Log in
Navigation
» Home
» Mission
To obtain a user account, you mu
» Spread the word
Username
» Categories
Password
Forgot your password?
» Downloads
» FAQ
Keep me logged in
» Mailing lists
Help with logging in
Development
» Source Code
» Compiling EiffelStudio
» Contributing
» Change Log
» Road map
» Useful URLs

===

| The task |
All the lines above must be output exactly, with none omitted.

| Reply |
Log in
Navigation
» Home
» Mission
To obtain a user account, you mu
» Spread the word
Username
» Categories
Password
Forgot your password?
» Downloads
» FAQ
Keep me logged in
» Mailing lists
Help with logging in
Development
» Source Code
» Compiling EiffelStudio
» Contributing
» Change Log
» Road map
» Useful URLs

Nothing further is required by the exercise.